Last Visited: August, 2003

Minot's Ledge Light, officially Minots Ledge Light, is a lighthouse on Minots Ledge, one mile offshore of the towns of Cohasset and Scituate, Massachusetts, to the southeast of Boston Harbor. It is a part of the Town of Scituate, in Plymouth County. The current lighthouse is the second on the site, the first having been washed away in a storm after only a few months of use.

In 1843, lighthouse inspector I. W. P. Lewis compiled a report on Minots Ledge, showing that over 40 vessels had been lost due to the ledge from 1832 to 1841, with serious loss of life and damage to property. The most dramatic incident was the sinking of a ship with ninety-nine Irish immigrants, who all drowned within sight of their new home land. It was initially proposed to build a lighthouse similar to John Smeaton's pioneering Eddystone Lighthouse, situated off the south-west coast of England. However Captain William H. Swift, put in charge of planning the tower, believed it impossible to build such a tower on the mostly submerged ledge. Instead he successfully argued for an iron pile light, a spidery structure drilled into the rock.

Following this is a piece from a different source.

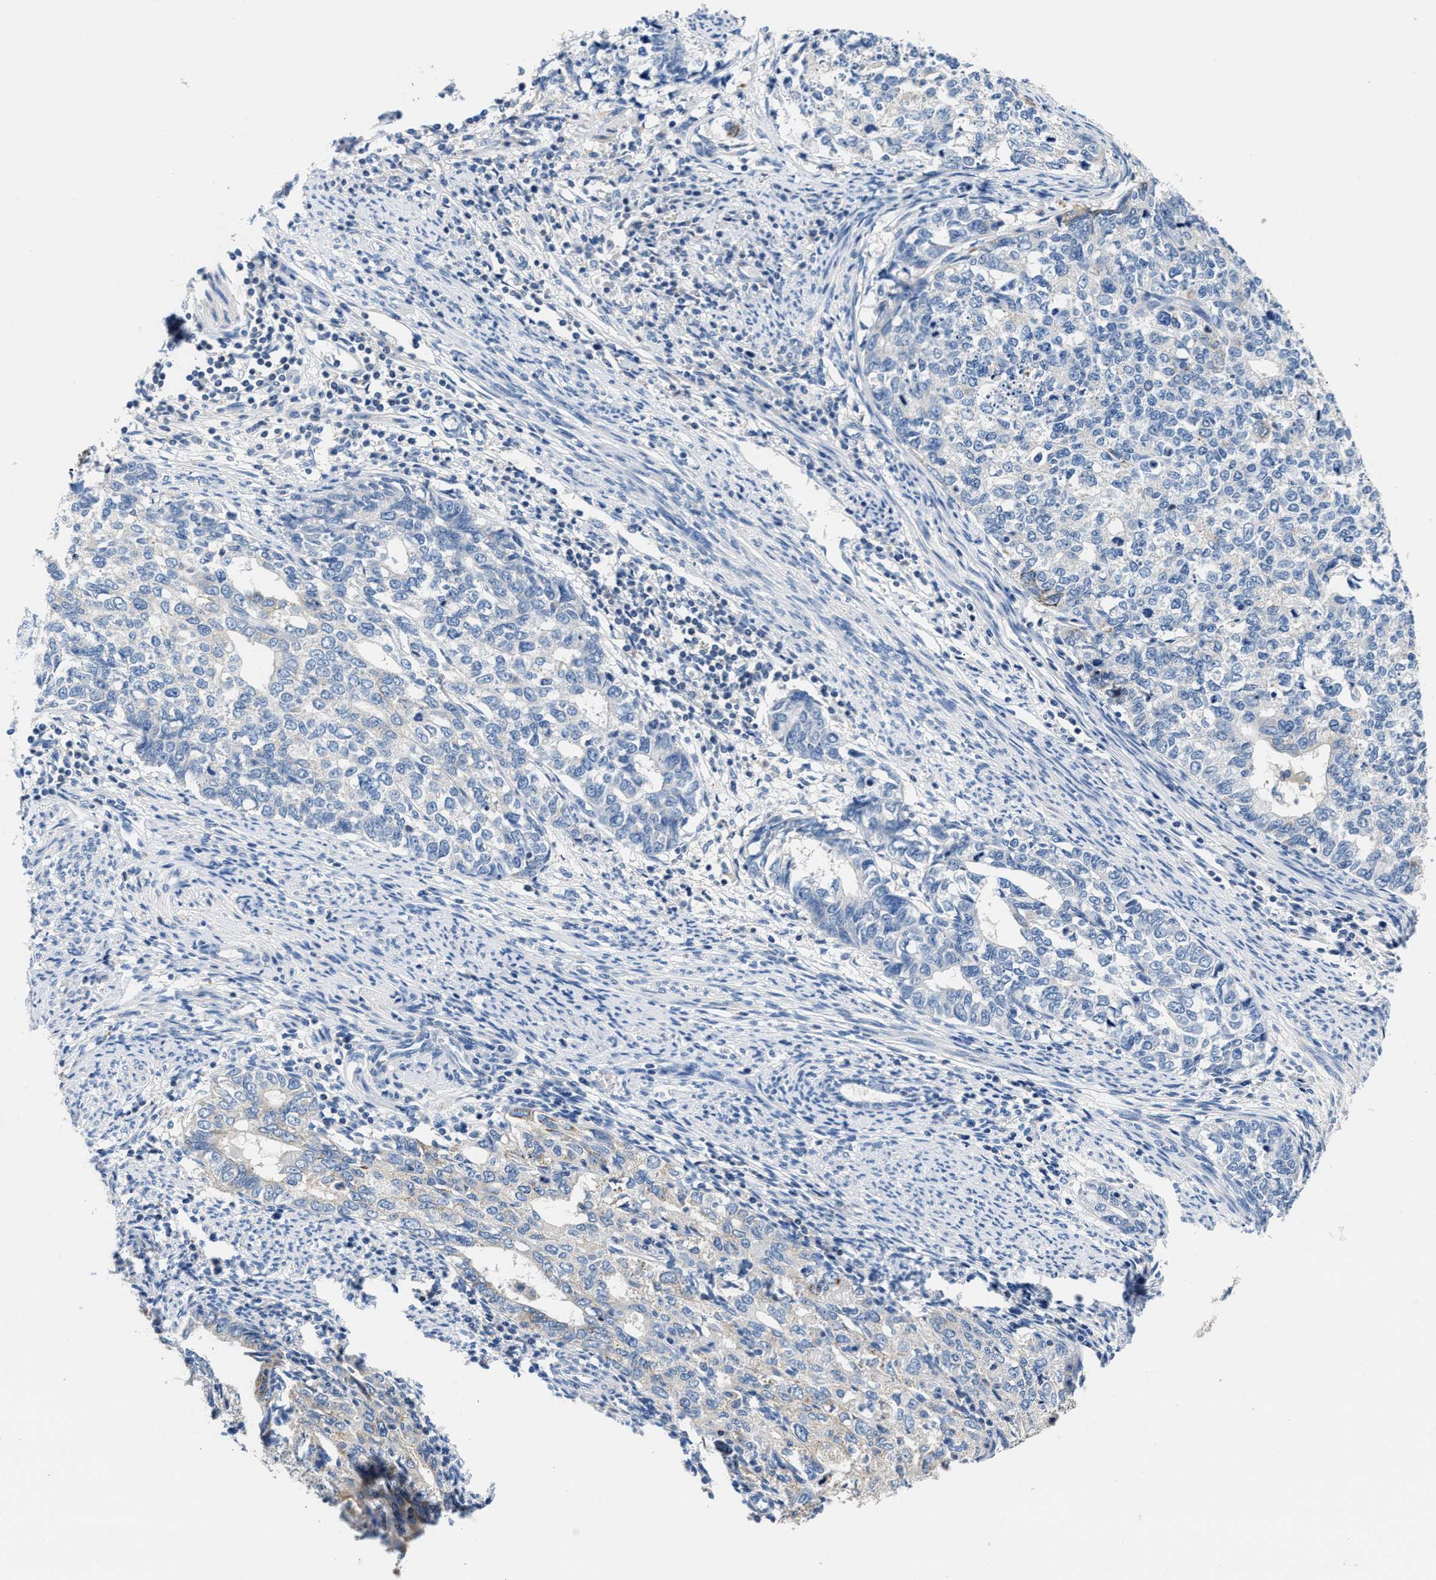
{"staining": {"intensity": "negative", "quantity": "none", "location": "none"}, "tissue": "cervical cancer", "cell_type": "Tumor cells", "image_type": "cancer", "snomed": [{"axis": "morphology", "description": "Squamous cell carcinoma, NOS"}, {"axis": "topography", "description": "Cervix"}], "caption": "Protein analysis of cervical squamous cell carcinoma shows no significant staining in tumor cells.", "gene": "TUT7", "patient": {"sex": "female", "age": 63}}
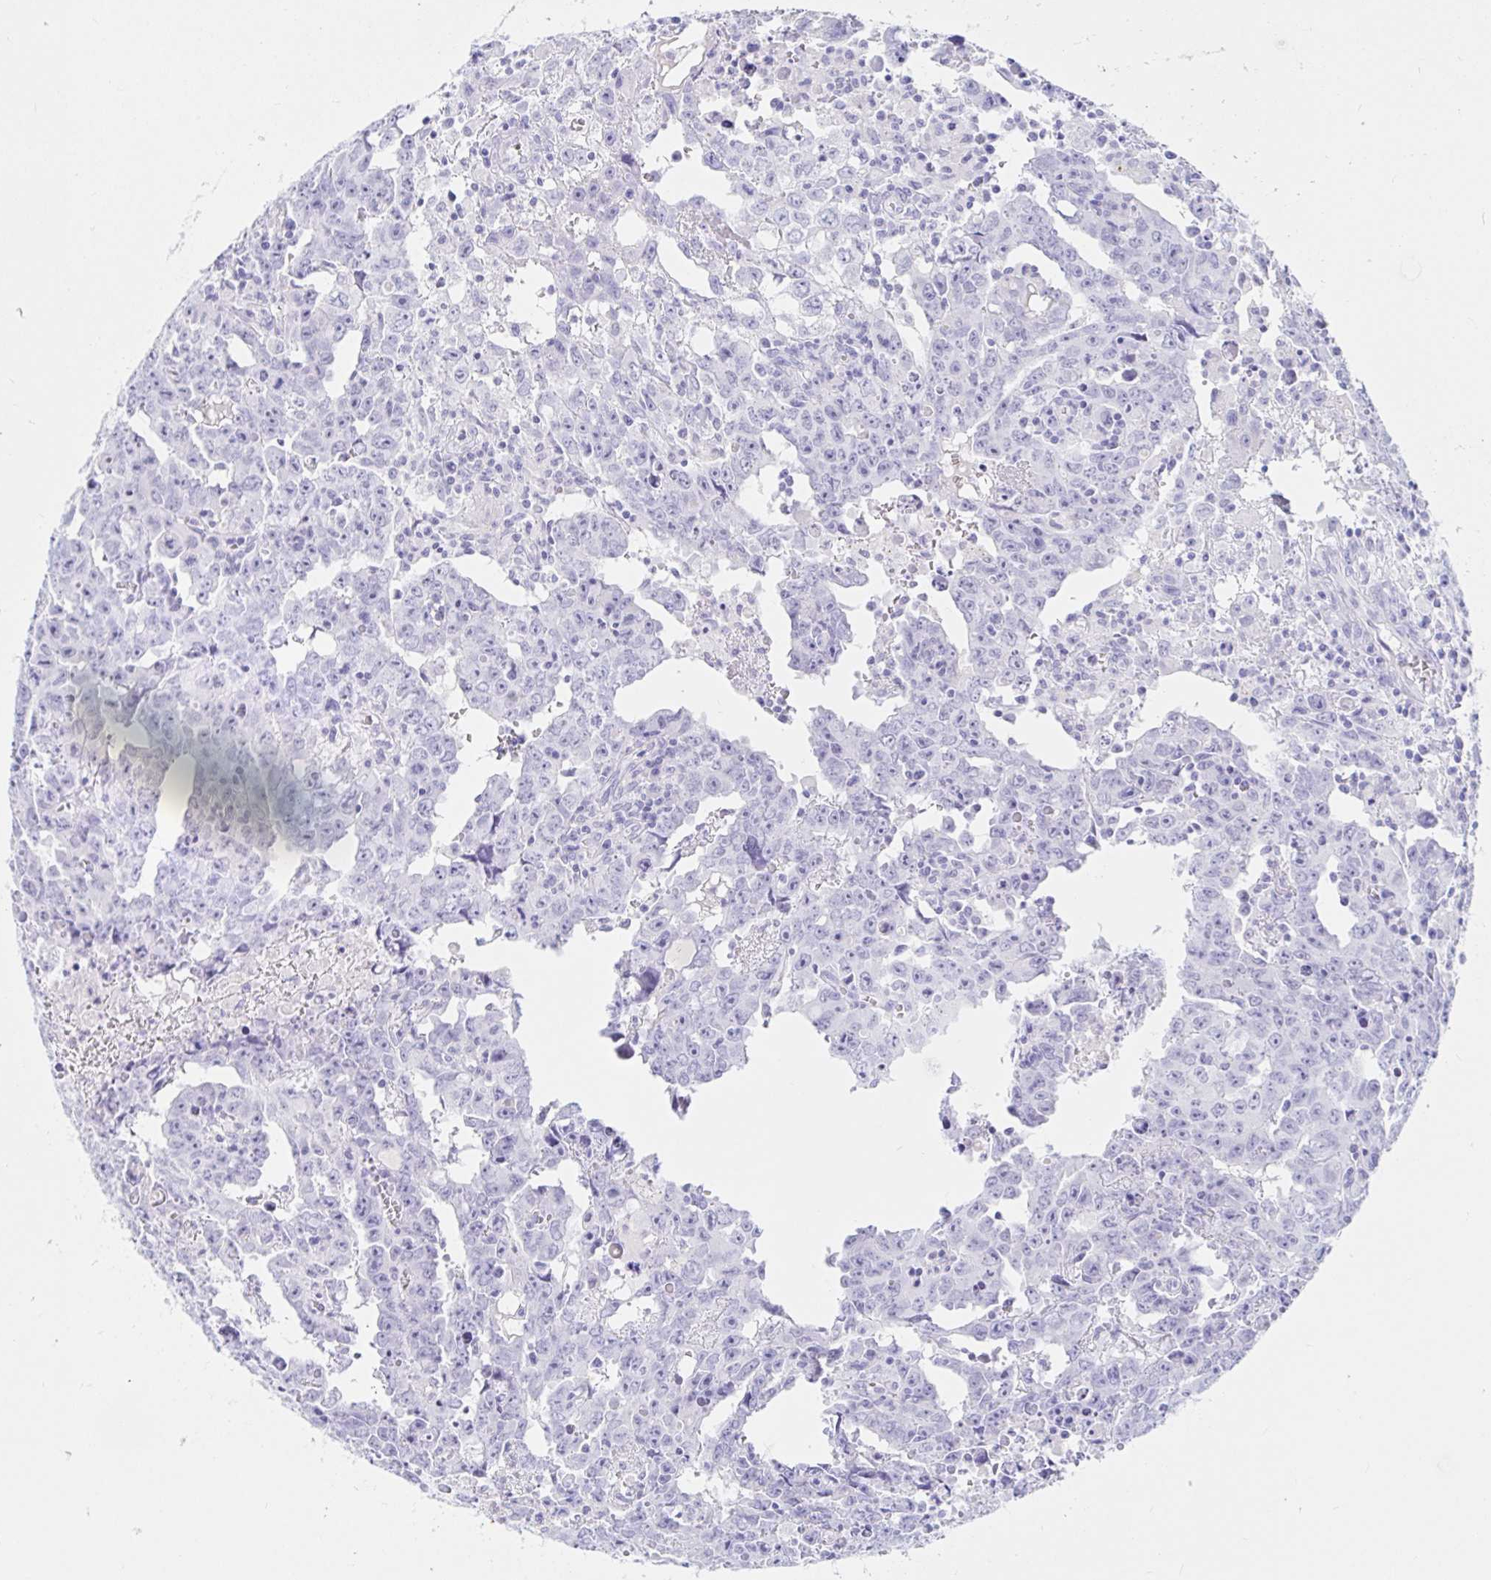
{"staining": {"intensity": "negative", "quantity": "none", "location": "none"}, "tissue": "testis cancer", "cell_type": "Tumor cells", "image_type": "cancer", "snomed": [{"axis": "morphology", "description": "Carcinoma, Embryonal, NOS"}, {"axis": "topography", "description": "Testis"}], "caption": "Immunohistochemistry of embryonal carcinoma (testis) reveals no expression in tumor cells.", "gene": "OR6T1", "patient": {"sex": "male", "age": 22}}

The first Minots Ledge Lighthouse was built between 1847 and 1850, and was lighted for the first time on January 1, 1850. One night in April 1851, the new lighthouse was struck by a major storm which caused damage throughout the Boston area. The following day only a few bent pilings were found on the rock. The two assistant keepers who were tending the lighthouse at the time both perished.

Until 1863 the design and construction of Lighthouses was the responsibility of the Corps of Topographical Engineers which resulted in a rivalry with the longer-established Army Corps of Engineers which built fortification and had responsibility, as it does today, for waterway improvements. However, the Chief Engineer of the Army Corps of Engineers was Joseph G. Totten, who personally took charge of the project to design and construct a permanent lighthouse on Minots Ledge.

Totten's design was as simple as it was effective. Totten, who had extensive experience building fortifications, had a full appreciation of permanency and strength of granite constructions. He designed the lighthouse so the first 40 feet of lighthouse would be a solid granite base weighing thousands of tons. To secure the lighthouse to the ledge he had several massive iron pins emplaced so that the lighthouse would be literally pinned to the ledge by its own weight. This idea necessitated working on the ledge on the fairly few times when the sea was calm and the ledge exposed at low tide.

Work started on the current lighthouse in 1855, and it was completed and first lit on November 15, 1860, with a final cost of $300,000 that made it the most expensive light house that was ever constructed in the United States. The lighthouse is built of large and heavy dovetailed granite blocks, which were cut and dressed ashore in Quincy and taken to the ledge by ship. The lighthouse was equipped with a third-order Fresnel lens.

The light signal, a 1-4-3 flashing cycle adopted in 1894, is locally referred to as “I LOVE YOU” (1-4-3 being the number of letters in that phrase) and is often cited as such by romantic couples within its range.

Source: Wikipedia

Personal Note:
Special thanks to our neighbors and friends Bing and Carol for taking us out on their boat for a day trip that brought us nice and close to the lighthouse!

Latitude/Longitude: 42.263145,-70.766895

Nearest Address:  273 Atlantic Ave, Cohasset, MA

  • Minot's Ledge is best seen by boat. There are distant views that can been seen from Cohasett and Scituate. The pictures on this page were shot from Sandy Beach in Cohasett.
  • Take Route 3A into Cohasett.
  • Take a left onto Route 228 then a right onto N Main St.
  • Stay on N. Maine St. for 2.1 miles then bear left onto Beach St.
  • Take Beach St. for 0.7 miles then bear left onto Atlantic Ave.
  • Go about 0.8 miles to the parking lot at the beach.